===== Input for this task =====

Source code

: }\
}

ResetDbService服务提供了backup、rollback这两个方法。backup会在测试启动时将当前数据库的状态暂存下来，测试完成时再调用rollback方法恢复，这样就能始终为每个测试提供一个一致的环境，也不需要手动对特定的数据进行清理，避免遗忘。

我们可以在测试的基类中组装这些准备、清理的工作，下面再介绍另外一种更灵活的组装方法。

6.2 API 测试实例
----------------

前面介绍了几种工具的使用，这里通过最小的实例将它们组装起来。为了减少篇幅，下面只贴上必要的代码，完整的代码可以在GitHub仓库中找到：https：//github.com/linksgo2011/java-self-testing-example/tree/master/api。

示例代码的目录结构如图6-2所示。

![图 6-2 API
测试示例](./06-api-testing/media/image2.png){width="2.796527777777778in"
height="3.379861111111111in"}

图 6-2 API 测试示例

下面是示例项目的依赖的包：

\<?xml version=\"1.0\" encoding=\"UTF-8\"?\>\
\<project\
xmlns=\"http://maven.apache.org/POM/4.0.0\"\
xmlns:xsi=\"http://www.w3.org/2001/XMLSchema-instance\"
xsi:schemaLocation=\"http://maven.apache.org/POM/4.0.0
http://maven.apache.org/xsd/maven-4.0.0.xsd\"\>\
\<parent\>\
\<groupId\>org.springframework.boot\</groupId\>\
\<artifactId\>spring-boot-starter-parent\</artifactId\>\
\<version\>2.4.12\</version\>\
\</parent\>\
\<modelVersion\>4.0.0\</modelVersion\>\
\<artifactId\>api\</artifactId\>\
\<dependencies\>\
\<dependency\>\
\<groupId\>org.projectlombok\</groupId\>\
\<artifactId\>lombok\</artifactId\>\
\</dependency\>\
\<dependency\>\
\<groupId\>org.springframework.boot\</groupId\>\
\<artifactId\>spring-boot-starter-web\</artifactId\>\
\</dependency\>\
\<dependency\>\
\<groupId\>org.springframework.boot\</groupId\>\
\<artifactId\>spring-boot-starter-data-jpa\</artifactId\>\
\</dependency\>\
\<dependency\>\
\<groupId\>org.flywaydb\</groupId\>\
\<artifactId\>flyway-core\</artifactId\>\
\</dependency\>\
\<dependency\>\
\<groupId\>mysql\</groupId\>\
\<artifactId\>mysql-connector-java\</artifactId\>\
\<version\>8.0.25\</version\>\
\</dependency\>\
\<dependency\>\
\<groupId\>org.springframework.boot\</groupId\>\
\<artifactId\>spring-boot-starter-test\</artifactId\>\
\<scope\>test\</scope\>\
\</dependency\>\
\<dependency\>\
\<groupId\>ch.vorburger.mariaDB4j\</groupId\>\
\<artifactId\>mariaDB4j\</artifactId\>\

=====

Transcribe the lines above precisely, keeping each one unchanged.

[Worked solution]
Source code

: }\
}

ResetDbService服务提供了backup、rollback这两个方法。backup会在测试启动时将当前数据库的状态暂存下来，测试完成时再调用rollback方法恢复，这样就能始终为每个测试提供一个一致的环境，也不需要手动对特定的数据进行清理，避免遗忘。

我们可以在测试的基类中组装这些准备、清理的工作，下面再介绍另外一种更灵活的组装方法。

6.2 API 测试实例
----------------

前面介绍了几种工具的使用，这里通过最小的实例将它们组装起来。为了减少篇幅，下面只贴上必要的代码，完整的代码可以在GitHub仓库中找到：https：//github.com/linksgo2011/java-self-testing-example/tree/master/api。

示例代码的目录结构如图6-2所示。

![图 6-2 API
测试示例](./06-api-testing/media/image2.png){width="2.796527777777778in"
height="3.379861111111111in"}

图 6-2 API 测试示例

下面是示例项目的依赖的包：

\<?xml version=\"1.0\" encoding=\"UTF-8\"?\>\
\<project\
xmlns=\"http://maven.apache.org/POM/4.0.0\"\
xmlns:xsi=\"http://www.w3.org/2001/XMLSchema-instance\"
xsi:schemaLocation=\"http://maven.apache.org/POM/4.0.0
http://maven.apache.org/xsd/maven-4.0.0.xsd\"\>\
\<parent\>\
\<groupId\>org.springframework.boot\</groupId\>\
\<artifactId\>spring-boot-starter-parent\</artifactId\>\
\<version\>2.4.12\</version\>\
\</parent\>\
\<modelVersion\>4.0.0\</modelVersion\>\
\<artifactId\>api\</artifactId\>\
\<dependencies\>\
\<dependency\>\
\<groupId\>org.projectlombok\</groupId\>\
\<artifactId\>lombok\</artifactId\>\
\</dependency\>\
\<dependency\>\
\<groupId\>org.springframework.boot\</groupId\>\
\<artifactId\>spring-boot-starter-web\</artifactId\>\
\</dependency\>\
\<dependency\>\
\<groupId\>org.springframework.boot\</groupId\>\
\<artifactId\>spring-boot-starter-data-jpa\</artifactId\>\
\</dependency\>\
\<dependency\>\
\<groupId\>org.flywaydb\</groupId\>\
\<artifactId\>flyway-core\</artifactId\>\
\</dependency\>\
\<dependency\>\
\<groupId\>mysql\</groupId\>\
\<artifactId\>mysql-connector-java\</artifactId\>\
\<version\>8.0.25\</version\>\
\</dependency\>\
\<dependency\>\
\<groupId\>org.springframework.boot\</groupId\>\
\<artifactId\>spring-boot-starter-test\</artifactId\>\
\<scope\>test\</scope\>\
\</dependency\>\
\<dependency\>\
\<groupId\>ch.vorburger.mariaDB4j\</groupId\>\
\<artifactId\>mariaDB4j\</artifactId\>\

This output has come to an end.